In fact $\rm\,F_n\,$ is strong divisibility sequence, i.e. $\rm\,(F_m,F_n) = F_{(m,n)},\,$ i.e. $\rm\,gcd(F_m,F_n) = F_{\gcd(m,n)}.\,$ This stronger property specializes to the above property if $\rm\,m\mid n\,\ (\!\!\iff \gcd(m,n) = m\,\!).\,$ The proof is not difficult. Here is a straightforward way to proceed. Recall the Fibonacci addition law $\rm\,F_{n+m} =F_{n+1}\,F_m + F_n\,F_{m-1}.\,$ Applying the shift $\rm\,n\to n-m\ $ this addition law becomes $\rm\,\color{#c00}{F_n} = F_{n-m+1}\,F_m + F_{n-m}\,F_{m-1}\!\color{#c00}{\equiv F_{n-m}\,F_{m-1}}\pmod{\!F_m}.\,$ So for $\rm\,k=m-1\,$ we may invoke the Theorem below to conclude that $\rm\,f_n = F_n\,$ is a strong divisibility sequence.
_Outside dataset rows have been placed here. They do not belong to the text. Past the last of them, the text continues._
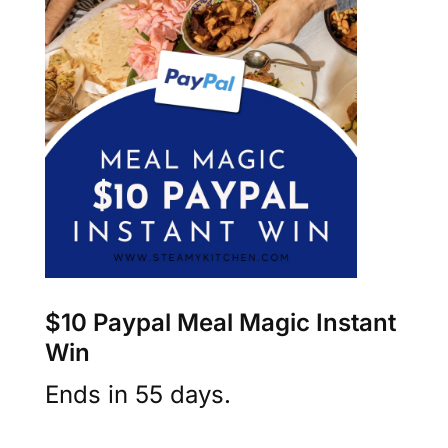
$10 Paypal Meal Magic Instant
Win
Ends in 55 days.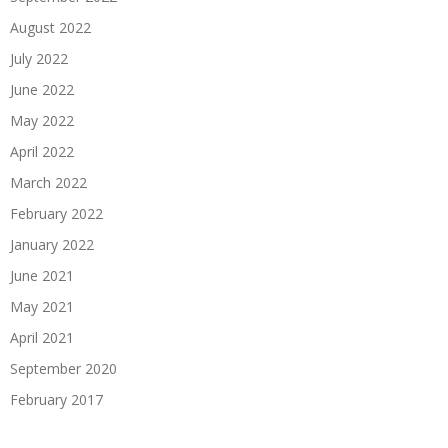
August 2022
July 2022
June 2022
May 2022
April 2022
March 2022
February 2022
January 2022
June 2021
May 2021
April 2021
September 2020
February 2017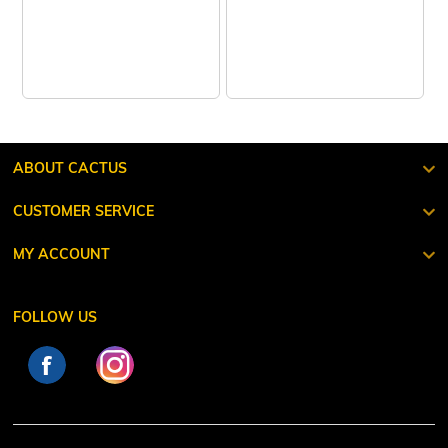
ABOUT CACTUS
CUSTOMER SERVICE
MY ACCOUNT
FOLLOW US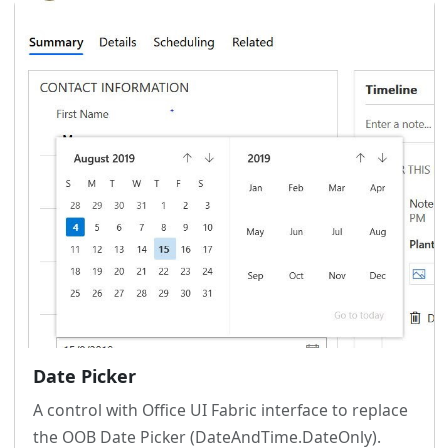
Date Picker
A control with Office UI Fabric interface to replace
the OOB Date Picker (DateAndTime.DateOnly).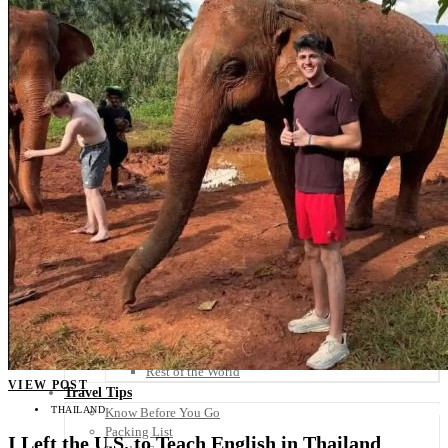
Scandinavia
Spain
United Kingdom
Rest of Europe
Central America
Belize
Costa Rica
El Salvador
Guatemala
Honduras
Nicaragua
Panama
Others
Africa
Asia
Australia
North America
South America
Middle East
Rest of the World
VIEW POST
Travel Tips
THAILAND
Know Before You Go
Packing List
I Left the U.S. to Teach English in Thailand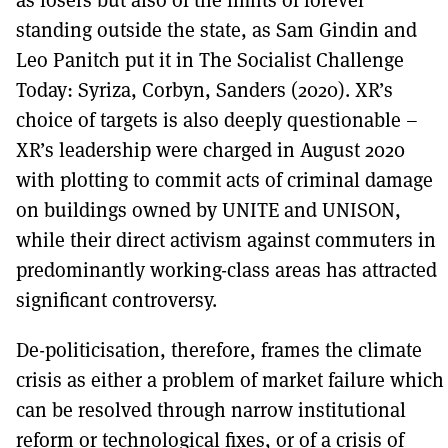
standing outside the state, as Sam Gindin and
Leo Panitch put it in The Socialist Challenge
Today: Syriza, Corbyn, Sanders (2020). XR’s
choice of targets is also deeply questionable –
XR’s leadership were charged in August 2020
with plotting to commit acts of criminal damage
on buildings owned by UNITE and UNISON,
while their direct activism against commuters in
predominantly working-class areas has attracted
significant controversy.
De-politicisation, therefore, frames the climate
crisis as either a problem of market failure which
can be resolved through narrow institutional
reform or technological fixes, or of a crisis of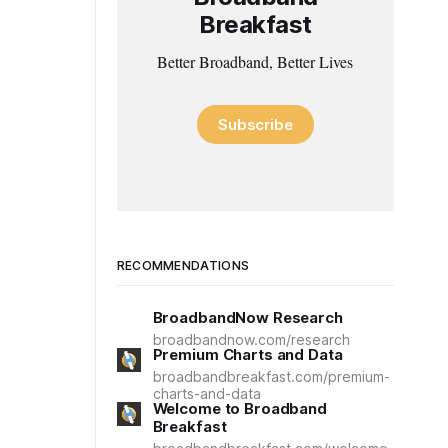
Breakfast
Better Broadband, Better Lives
Subscribe
RECOMMENDATIONS
BroadbandNow Research
broadbandnow.com/research
Premium Charts and Data
broadbandbreakfast.com/premium-
charts-and-data
Welcome to Broadband
Breakfast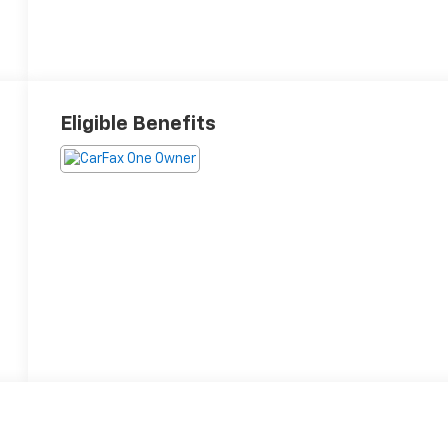
Eligible Benefits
Theorem $ $ Let $\rm\ f_n\, $ be an integer sequence such that $\rm\ f_{\:\!0} =\, 0,\ f_1 = 1\ $ and such that for all $\rm\,n > m\,$ holds $\rm\ \, \color{#c00}{f_n\equiv\, f_{\,k}\ f_{n-m}}\,\ (mod\ f_m)\ $ for some $\rm\,k < n,\ (k,m)\, =\, 1.\, $ Then $\rm\ (f_n,f_m) = f_{\,(n,\,m)} $
Proof $\ $ By induction on $\rm\,n + m.\,$ The theorem is trivially true if $\rm\ n = m\ $ or $\rm\ n = 0\ $ or $\rm\, m = 0.\,$ Assume wlog $\rm\,n > m > 0.\,$ Since $\rm\,k\!+\!m < n\!+\!m,\,$ by induction $\rm\,(f_{\,k},f_m)=f_{\,(k,\,m)}\!=\,f_1 = 1.\,$ So $\rm\ (\color{#c00}{f_n},\,f_m)\overset{\color{#90f}R}=\ (\color{#c00}{f_{\,k}\,f_{n-m}},\,f_m)\, \!\overset{\color{#0a0}E}= (f_{n-m},\,f_m)\, =\, f_{\,(n-m,\,m)} =\, f_{\,(n,\,m)} $ follows by induction (which applies here since $\rm\,(n-m)+m\, <\, n+m\,\!),\,$ and by employing well-known gcd laws, namely $\rm\,\color{#90f}R\!:\ (\color{#c00}a,b) = (\color{#c00}a',\,b)\ \ if\ \ \color{#c00}{a\equiv a'}\pmod{b}\ $ and $\rm\,\color{#0a0}E\!:\ (\color{c00}c\:\!a,b) = (a,b)\,$ if $\rm\,(c,b) = 1.\ \ $ QED
You may find it insightful to simultaneously examine other strong divisibility sequences, e.g. see my this post on $\rm\,f_n = (x^n-1)/(x-1).\,$ In this case $\rm\, \gcd(f_m,f_n) = f_{\,\gcd(m,n)}\,$ may be interpreted as a $\rm\,q$-analog of the integer Bezout identity, for example
$$\begin{align} \rm\displaystyle\ \color{#c00}3 = (\color{#0a0}{15},\color{#90f}{21})\,\ \leadsto\,\ f_{\:\!\large\color{#c00}3\,} &\rm =\, a\, f_{\:\!\large\color{#0a0}{15}}+b\, f_{\:\!\large\color{#90f}{21}},\,\ \text{explicitly:}\\[.3em] \rm \frac{x^{\large \color{#c00}3}-1}{x-1} \,&\rm =\, (x^{{15}} + x^9 + 1)\, \frac{x^{\large\color{#0a0}{15}}-1}{x-1} - (x^9+x^3)\, \frac{x^{\large\color{#90f}{21}}-1}{x-1} \end{align}\qquad$$
Generally see this answer for $\rm\, f_n = (x^n-y^n)/(x-y)$.